The data contains purchase information mapped to household and brand data for a duration of two years. Our goal is to find a pattern in consumer purchase and explore ways to increase sales.

The analysis is geared toward using coupons to improve sales. Coupons have become an essential tool in retail. They are often used for promotional activities, for building customer loyalty and driving sale of a product by bucketing them with existing popular items.

We assess the impact of coupons on the spending habits of the consumers in terms of the number of units purchased and the overall amount spent by the consumer. In addition to this, we also want to explore the relationship between the sale of complementary and substitute product categories.

Our focus is on the following KPIs:

Units purchased
Coupon usage
Customer Spending per Transaction/Household

We analyze these KPIs at commodity, brand and household level.

We apply generalized statistical methods, which can be easily transferred to similar problems in other commercial segments. In addition, the gained insights are readily applicable to similar product combinations. This approach can also be used to understand the effectiveness of any similar promotional activity.

Based on the data provided, we plan to develop a multiple linear regression model which will facilitate the understanding of the degree of variability in the customer spending as a function of coupon usage.

This analysis will help retailers

Assess the impact of coupons in driving sales and increasing market penetration
To segregate market segments and tailor promotional schemes specific to each market segment
Increase sales and greater customer satisfaction
Additionally, help drive sales of a particular brand e.g. store-owned brands.

2 Package requirements

Following R packages were used in this analysis:

haven: Import/export SAS data files
dplyr: For data manipulation e.g. filter, mutate
base: Base R functions
stringr: Simplify string operations
ggplot2: Plot variables of interest

3 Data Preparation

Data Source

The data set for this project “Carbo-Loading SAS” can be downloaded at this location.

3.1 Data Dictionary

The data used for this analysis is gathered over a period of 2 years and has been fully anonymized. It contains household level transactions over a period of two years from four categories: Pasta, Pasta Sauce, Syrup and Pancake Mix. These categories were chosen so that interactions between the categories can be detected and studied. The data-set consists of four tables exported from SAS. The schema design of the source tables involved is as follows:

Following are the details of the Source tables(Final Table)

----

**Task instructions:**
**A)** In the coupon analysis overview, swap "commercial segments" for "business sectors" and write out the passage starting with "We apply generalized" and going on through "of coupon usage.".
**B)** According to the coupon analysis overview, which four product categories do the household transactions cover?
**C)** Using the coupon analysis overview, explain why the data covers those particular product categories.
The items that follow are not needed for any of this work.

**Records supplied:**

----

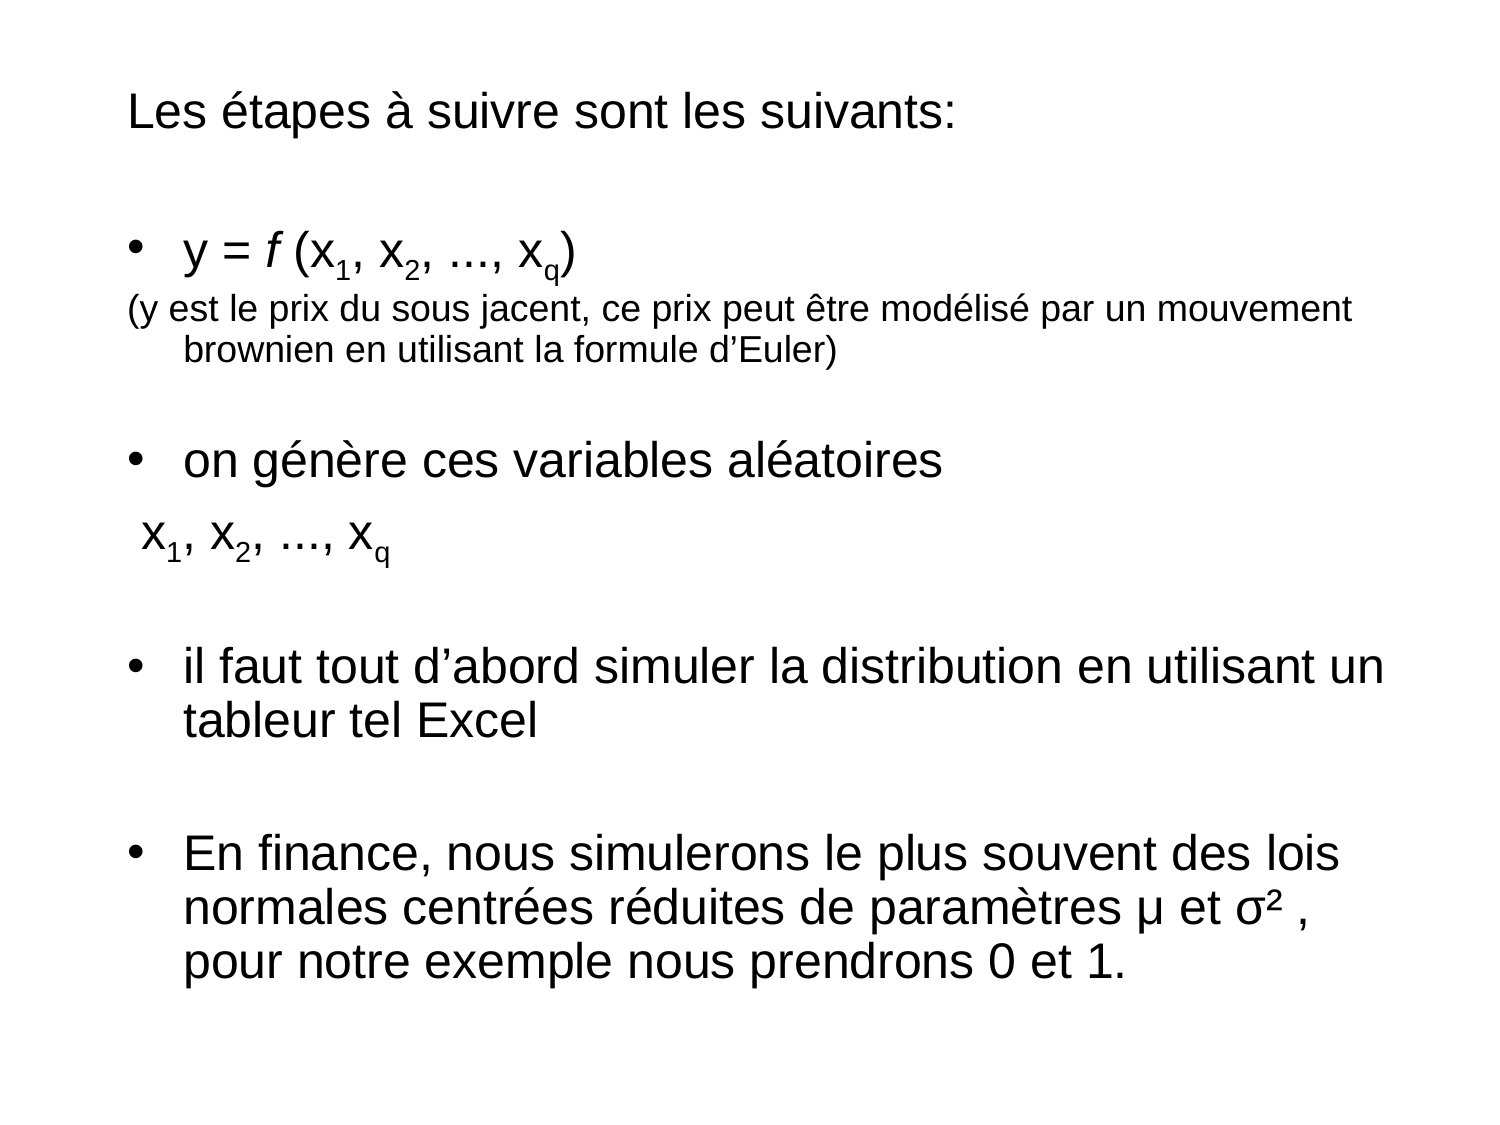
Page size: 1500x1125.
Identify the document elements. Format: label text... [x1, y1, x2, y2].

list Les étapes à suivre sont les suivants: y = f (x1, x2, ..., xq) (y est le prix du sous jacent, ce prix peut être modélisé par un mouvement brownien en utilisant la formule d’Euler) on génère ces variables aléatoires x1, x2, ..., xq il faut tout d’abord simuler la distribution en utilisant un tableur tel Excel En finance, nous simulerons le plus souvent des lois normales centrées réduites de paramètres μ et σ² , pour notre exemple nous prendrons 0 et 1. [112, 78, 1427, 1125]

----

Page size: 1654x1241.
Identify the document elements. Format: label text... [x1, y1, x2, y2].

----

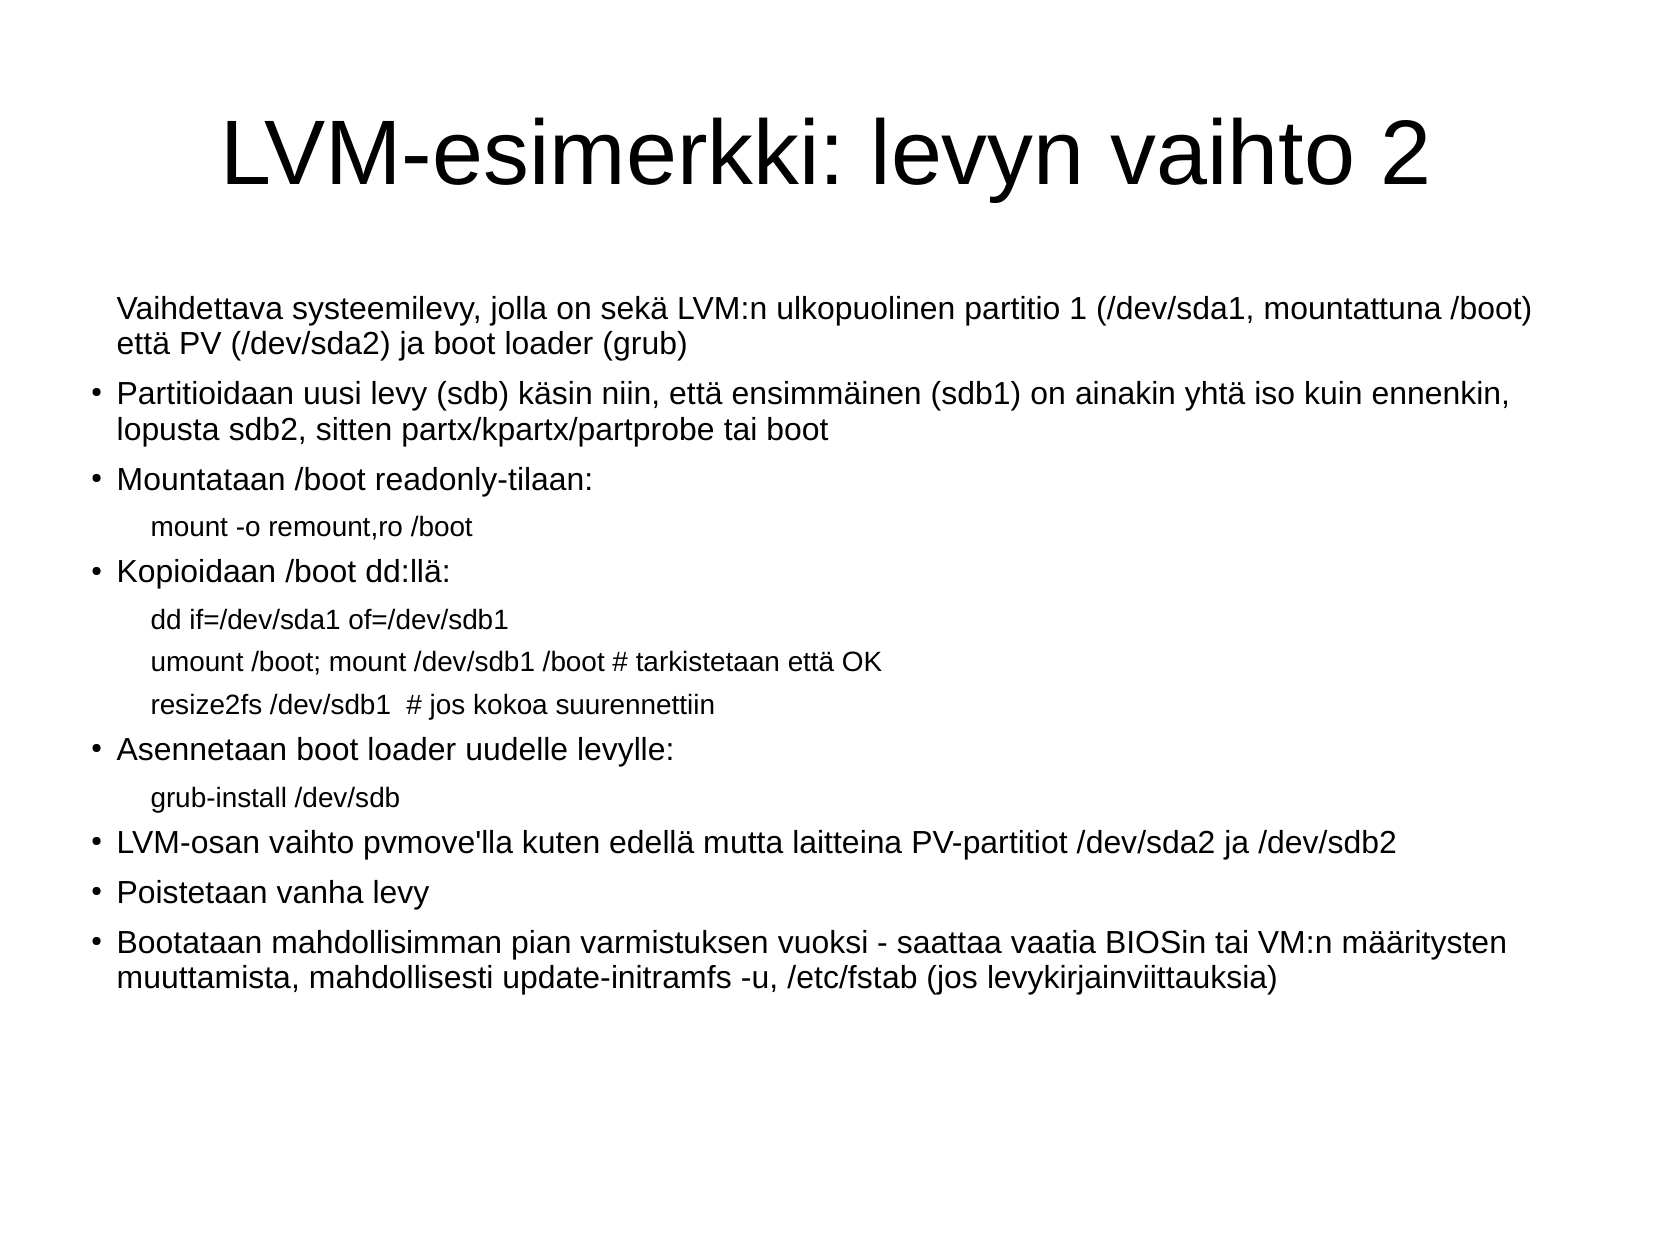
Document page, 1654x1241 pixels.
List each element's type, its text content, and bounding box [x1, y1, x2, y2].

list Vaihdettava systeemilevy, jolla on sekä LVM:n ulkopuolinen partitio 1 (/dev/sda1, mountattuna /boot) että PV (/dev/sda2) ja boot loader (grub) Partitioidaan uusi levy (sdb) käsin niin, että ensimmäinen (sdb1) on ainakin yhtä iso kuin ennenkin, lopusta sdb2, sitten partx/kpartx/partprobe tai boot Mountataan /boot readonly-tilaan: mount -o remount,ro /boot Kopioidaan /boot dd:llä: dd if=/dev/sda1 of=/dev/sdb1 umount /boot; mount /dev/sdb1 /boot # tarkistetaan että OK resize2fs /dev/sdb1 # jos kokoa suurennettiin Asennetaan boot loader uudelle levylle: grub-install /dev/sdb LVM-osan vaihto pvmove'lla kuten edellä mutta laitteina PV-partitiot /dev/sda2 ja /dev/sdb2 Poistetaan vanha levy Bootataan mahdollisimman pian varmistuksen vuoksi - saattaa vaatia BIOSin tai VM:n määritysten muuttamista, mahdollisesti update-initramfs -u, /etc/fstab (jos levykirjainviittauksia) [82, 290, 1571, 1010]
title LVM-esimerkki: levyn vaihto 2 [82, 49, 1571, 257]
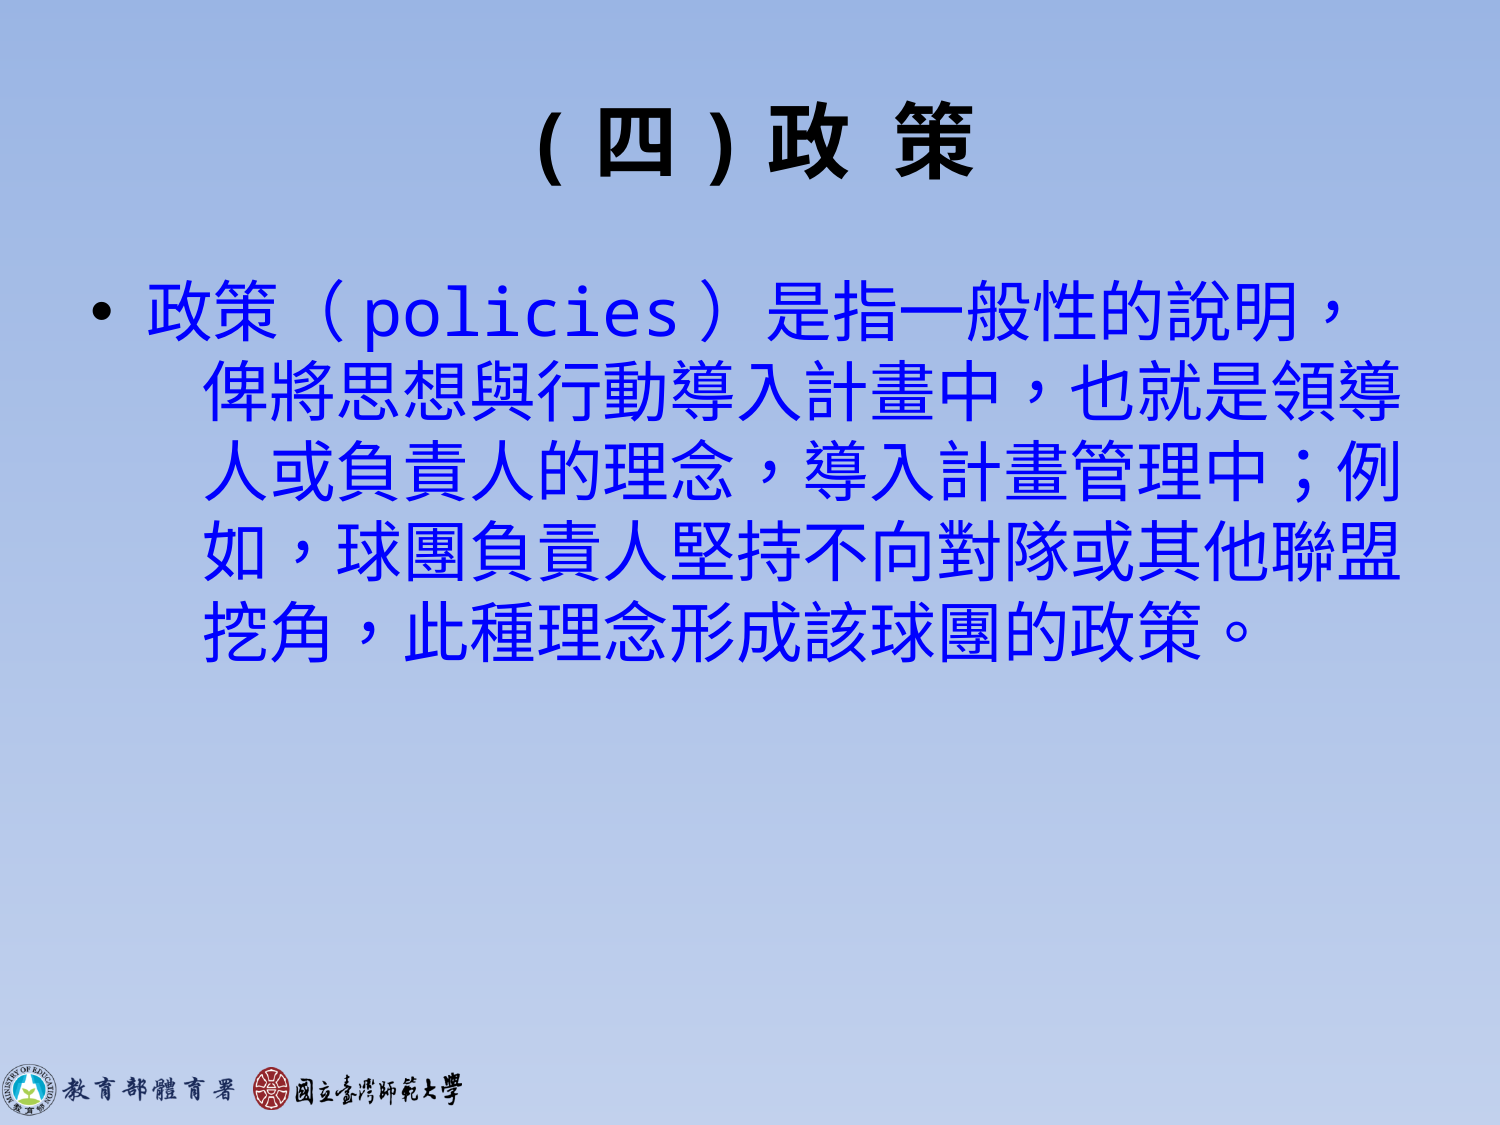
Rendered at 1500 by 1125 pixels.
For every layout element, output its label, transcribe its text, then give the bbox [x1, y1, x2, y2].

----

**Answers to the tasks:**
**A)**
We apply generalized statistical methods, which can be easily transferred to similar problems in other business sectors. In addition, the gained insights are readily applicable to similar product combinations. This approach can also be used to understand the effectiveness of any similar promotional activity.

Based on the data provided, we plan to develop a multiple linear regression model which will facilitate the understanding of the degree of variability in the customer spending as a function of coupon usage.

**B)** Pasta, Pasta Sauce, Syrup and Pancake Mix.

**C)** These categories were chosen so that interactions between them could be detected and studied.